In order to regenerate hyaline cartilage in arthritic joints, transplanted stem cells must not only survive and engraft, but also differentiate into chondrocytes. Goal of this project is to develop a novel, “smart” imaging technique for non-invasive in vivo visualization of the differentiation of hiPS cells into chondrocytes. The approach relies on vector-transfected hiPS cells which are marked by a cell lineage-specific expression of β-galactosidase after chondrogenic differentiation and the galactopyranose coated MR contrast agent EgadMe, which generates only an MR signal after cleavage by β-galactosidase. Chondrogenic differentiation of EgadMe-labeled hiPS cells can be detected with MR imaging when the galactopyranose coat is cleaved by β-galactosidase expression in chondrocytes, resulting in activation of the contrast agent and a positive signal on MR images.

Optimizing Labeling of Human embryonic stem cell derived cardiomyocytes (hESC-CM) with FDA-approved SPIO (RS1-00381-1)

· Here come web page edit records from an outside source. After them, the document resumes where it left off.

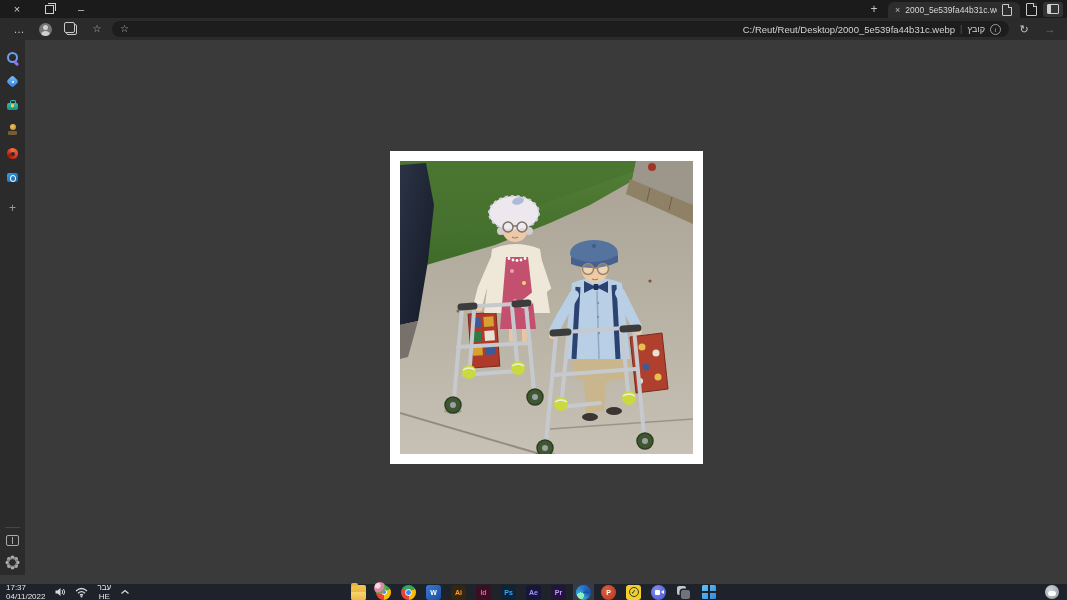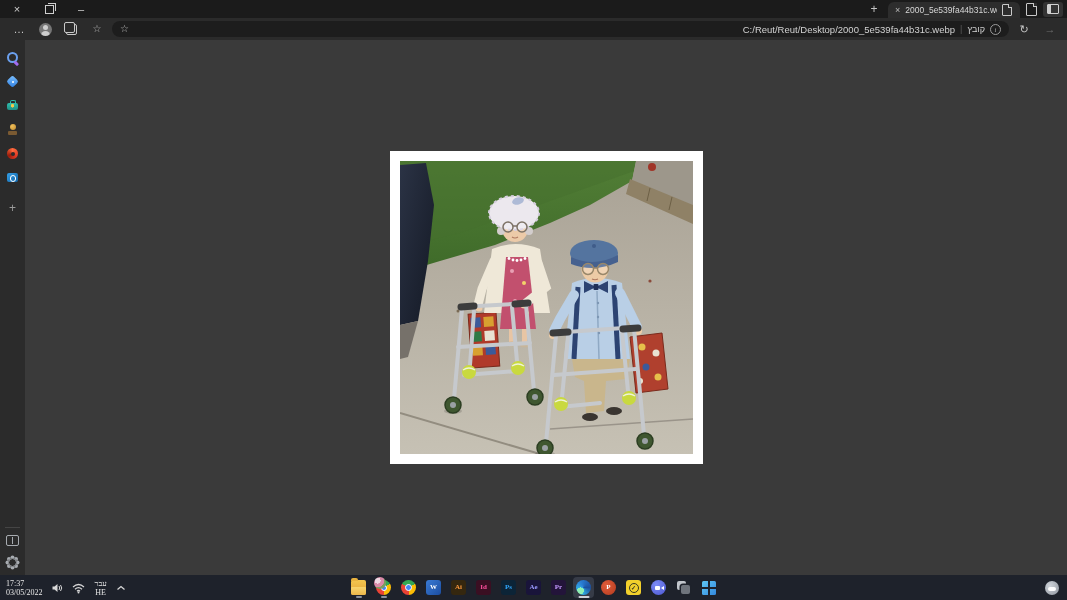--- a/index.html
+++ b/index.html
@@ -72,22 +72,22 @@
   .panel-ic{width:11px;height:9px;border:1px solid #a7abb0;border-radius:2px;position:relative;margin-bottom:12px;}
   .panel-ic::before{content:"";position:absolute;left:2px;top:1px;bottom:1px;width:3px;border-right:1px solid #a7abb0;}
   .gear-ic{width:7px;height:7px;border:1.5px solid #a7abb0;border-radius:50%;
     box-shadow:0 -5px 0 -2.5px #a7abb0,0 5px 0 -2.5px #a7abb0,5px 0 0 -2.5px #a7abb0,-5px 0 0 -2.5px #a7abb0,
     3.5px 3.5px 0 -2.5px #a7abb0,-3.5px 3.5px 0 -2.5px #a7abb0,3.5px -3.5px 0 -2.5px #a7abb0,-3.5px -3.5px 0 -2.5px #a7abb0;}
   
   .content{position:absolute;left:25px;top:40px;right:0;bottom:25px;
     display:flex;align-items:center;justify-content:center;background:var(--c-content,#3a3a3a);}
   .frame{width:313px;height:313px;background:#fff;display:flex;align-items:center;justify-content:center;}
   
-  .taskbar{position:absolute;left:0;bottom:0;right:0;height:25px;background:var(--c-taskbar,#1e222b);
-    display:flex;align-items:center;font-family:Liberation Serif, serif;}
+  .taskbar{position:absolute;left:0;bottom:0;right:0;height:16px;background:var(--c-taskbar,#1e222b);
+    display:flex;align-items:center;}
   .tray{position:absolute;left:6px;top:0;bottom:0;display:flex;align-items:center;gap:9px;}
   .clock{font-size:8px;line-height:9px;color:#e6e6e6;text-align:left;}
   .lang{font-size:8px;line-height:9px;color:#e6e6e6;text-align:center;}
   .trayic{display:flex;align-items:center;justify-content:center;}
   .apps{margin:0 auto;display:flex;align-items:center;gap:4px;height:25px;}
   .tb-app{width:21px;height:21px;border-radius:4px;display:flex;align-items:center;justify-content:center;position:relative;}
   .tb-app.active{background:#363b47;}
   .run{position:absolute;bottom:0.5px;left:50%;transform:translateX(-50%);width:6px;height:2px;border-radius:2px;background:#8b919b;}
   .run.act{width:11px;background:#cdd1d8;}
   .tb-ic{width:15px;height:15px;position:relative;display:flex;align-items:center;justify-content:center;flex:none;}
@@ -367,21 +367,21 @@
         <circle cx="229" cy="237" r="7" fill="#c9d93f"></circle>
           <path d="M223,235 q6,-4 12,0" stroke="#eef3d8" stroke-width="1.4" fill="none"></path>
       </svg>
     </div>
   </div>
 
   <div class="taskbar">
     <div class="tray">
       <div class="clock">
         <div>17:37</div>
-        <div>03/05/2022</div>
+        <div>04/11/2022</div>
       </div>
       <span class="trayic">
         <svg width="12" height="12" viewBox="0 0 12 12">
           <path d="M1.5,4.5 h2 l3,-2.5 v8 l-3,-2.5 h-2 z" fill="#d8d8d8"></path>
           <path d="M8,4 q1.5,2 0,4 M9.5,3 q2.5,3 0,6" stroke="#d8d8d8" stroke-width="1" fill="none"></path>
         </svg>
       </span>
       <span class="trayic">
         <svg width="13" height="12" viewBox="0 0 13 12">
           <path d="M1,5 q5.5,-5 11,0 M3,7.2 q3.5,-3.2 7,0 M5,9.2 q1.5,-1.4 3,0" stroke="#d8d8d8" stroke-width="1.2" fill="none"></path>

Transplantation of hESC-CM into damaged myocardium is a promising and developing treatment. However, challenges for these treatments result from death and loss of transplanted cells from target sites. An imaging technique to non-invasively and repetitively monitor transplanted hESC-CM could guide improvements in transplantation techniques and advance therapies. Goal of this study is to develop an efficient and clinically applicable labeling technique for hESC-CM with FDA-approved superparamagnetic iron oxide nanoparticles (SPIO). In addition to MR imaging used to evaluate the signal effects of labeling CM before and after differentiation, cell viabilities and potential impairments to the differentiation process are also examined to determine an efficient labeling protocol. Results demonstrate SPIO labeling of hESC-CM should occur prior to CM differentiation. These findings permit monitoring delivery and engraftment of hESC-CM for potential advancements of stem cell-based therapies in the reconstruction of damaged myocardium.